Assessee's appeal partly allowed

 

2018-TII-17-HC-MUM-TP

PR CIT Vs INTERNATIONAL METRO CIVIL CONTRACTORS: BOMBAY HIGH COURT (Dated: March 7, 2017)

Income tax - adhoc allocation of expenses - excessiveness of expenses - proper benchmarking

During the course of the TP proceedings, the TPO noted that there was an agreement between the assessee and the 5 Joint Ventures, which permitted the JV partners to allocate its head office overhead expenses to the assessee to the extent of 8.5% of the turnover of assessee. The TPO disallowed the same on the ground that other expenses incurred by JV partners have been debited in the books of assessee on being separately computed. Therefore, there was no need to allocate overhead office expenses of JV partners on an adhoc basis to the assessee to the extent of 8.5% of the assessee's turnover.

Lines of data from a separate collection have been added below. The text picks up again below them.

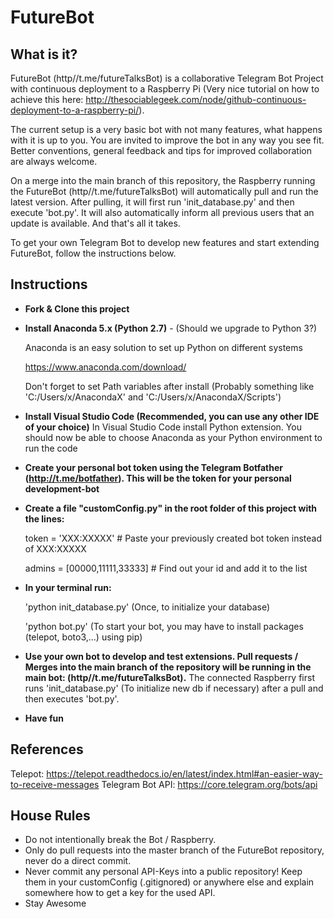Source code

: # FutureBot
## What is it?

FutureBot (http//t.me/futureTalksBot) is a collaborative Telegram Bot Project with continuous deployment to a Raspberry Pi (Very nice tutorial on how to achieve this here: http://thesociablegeek.com/node/github-continuous-deployment-to-a-raspberry-pi/).

The current setup is a very basic bot with not many features, what happens with it is up to you. You are invited to improve the bot in any way you see fit. Better conventions, general feedback and tips for improved collaboration are always welcome.

On a merge into the main branch of this repository, the Raspberry running the FutureBot (http//t.me/futureTalksBot) will automatically pull and run the latest version. After pulling, it will first run 'init_database.py' and then execute 'bot.py'. It will also automatically inform all previous users that an update is available. And that's all it takes. 

To get your own Telegram Bot to develop new features and start extending FutureBot, follow the instructions below.


## Instructions

* **Fork & Clone this project**


* **Install Anaconda 5.x (Python 2.7)** - (Should we upgrade to Python 3?)

    Anaconda is an easy solution to set up Python on different systems

	https://www.anaconda.com/download/

	Don't forget to set Path variables after install (Probably something like 'C:/Users/x/AnacondaX' and 'C:/Users/x/AnacondaX/Scripts')
	

* **Install Visual Studio Code (Recommended, you can use any other IDE of your choice)**
    In Visual Studio Code install Python extension. You should now be able to choose Anaconda as your Python environment to run the code


* **Create your personal bot token using the Telegram Botfather (http://t.me/botfather). This will be the token for your personal development-bot**


* **Create a file "customConfig.py" in the root folder of this project with the lines:**

    token = 'XXX:XXXXX' # Paste your previously created bot token instead of XXX:XXXXX

    admins = [00000,11111,33333] # Find out your id and add it to the list


* **In your terminal run:**

    'python init_database.py' (Once, to initialize your database)

    'python bot.py' (To start your bot, you may have to install packages (telepot, boto3,...) using pip)
 

* **Use your own bot to develop and test extensions. Pull requests / Merges into the main branch of the repository will be running in the main bot: (http//t.me/futureTalksBot).**
    The connected Raspberry first runs 'init_database.py' (To initialize new db if necessary) after a pull and then executes 'bot.py'.


* **Have fun**


## References
Telepot: https://telepot.readthedocs.io/en/latest/index.html#an-easier-way-to-receive-messages
Telegram Bot API: https://core.telegram.org/bots/api


## House Rules
* Do not intentionally break the Bot / Raspberry.
* Only do pull requests into the master branch of the FutureBot repository, never do a direct commit.
* Never commit any personal API-Keys into a public repository! Keep them in your customConfig (.gitignored) or anywhere else and explain somewhere how to get a key for the used API.
* Stay Awesome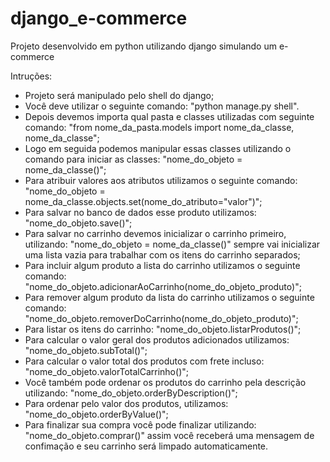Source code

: # django_e-commerce
Projeto desenvolvido em python utilizando django simulando um e-commerce

Intruções:

- Projeto será manipulado pelo shell do django;
- Você deve utilizar o seguinte comando: "python manage.py shell".
- Depois devemos importa qual pasta e classes utilizadas com seguinte comando: "from nome_da_pasta.models import nome_da_classe, nome_da_classe";
- Logo em seguida podemos manipular essas classes utilizando o comando para iniciar as classes: "nome_do_objeto = nome_da_classe()";
- Para atribuir valores aos atributos utilizamos o seguinte comando: "nome_do_objeto = nome_da_classe.objects.set(nome_do_atributo="valor")";
- Para salvar no banco de dados esse produto utilizamos: "nome_do_objeto.save()";
- Para salvar no carrinho devemos inicializar o carrinho primeiro, utilizando: "nome_do_objeto = nome_da_classe()" sempre vai inicializar uma lista vazia para trabalhar com os itens do carrinho separados;
- Para incluir algum produto a lista do carrinho utilizamos o seguinte comando: "nome_do_objeto.adicionarAoCarrinho(nome_do_objeto_produto)";
- Para remover algum produto da lista do carrinho utilizamos o seguinte comando: "nome_do_objeto.removerDoCarrinho(nome_do_objeto_produto)";
- Para listar os itens do carrinho: "nome_do_objeto.listarProdutos()";
- Para calcular o valor geral dos produtos adicionados utilizamos: "nome_do_objeto.subTotal()";
- Para calcular o valor total dos produtos com frete incluso: "nome_do_objeto.valorTotalCarrinho()";
- Você também pode ordenar os produtos do carrinho pela descrição utilizando: "nome_do_objeto.orderByDescription()";
- Para ordenar pelo valor dos produtos, utilizamos: "nome_do_objeto.orderByValue()";
- Para finalizar sua compra você pode finalizar utilizando: "nome_do_objeto.comprar()" assim você receberá uma mensagem de confimação e seu carrinho será limpado automaticamente.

The assessment order was completed on the basis of the transfer pricing adjustment made in TPO's order by disallowing the above expenditure resulting in addition of Rs.19.45 lakhs.

On appeal, both the FAA & the ITAT held that the TPO had not brought anything on record to indicate that debiting of overhead expenses were excessive on the basis of comparables i.e. no benchmarking of the expenses.

On appeal, the HC held that,

Whether allocation of overhead expenses between overseas joint venture partners, should not be disallowed, when it was not excessive - YES: HC

+ the impugned order of the Tribunal examined the agreement entertained into between the JV partners and the assessee. It found that the agreement provides for overhead office expenses of the respective JV partners being allocated to the assessee to the extent of 8.5% of its turnover. Further, the impugned order of the Tribunal also records the fact that the TPO has not benched mark the overhead office expenses debited to determine that it was in excess of comparable transactions. The impugned order on facts independently came to the same conclusion as the CIT(A) that the TPO was not correct in stating that the assessee had not furnished the details in support of his claim for allocation of overhead office expenses to the extent of 8.5%. This was found to be incorrect as the assessee has furnished the Certificate of Auditors of the JV partners indicating its overhead charges. The impugned order further records the fact that for the earlier Assessment Years 2004-2005 and 2005-06 on identical facts, the TPO did not challenge the claim of overhead expenses of the respondent's JV being debited with a cap of 8.5% of the turnover of the assessee. The issue urged by the Revenue is essentially one of finding of facts on which both the CIT(A) and the Tribunal have upheld the assessee's stand.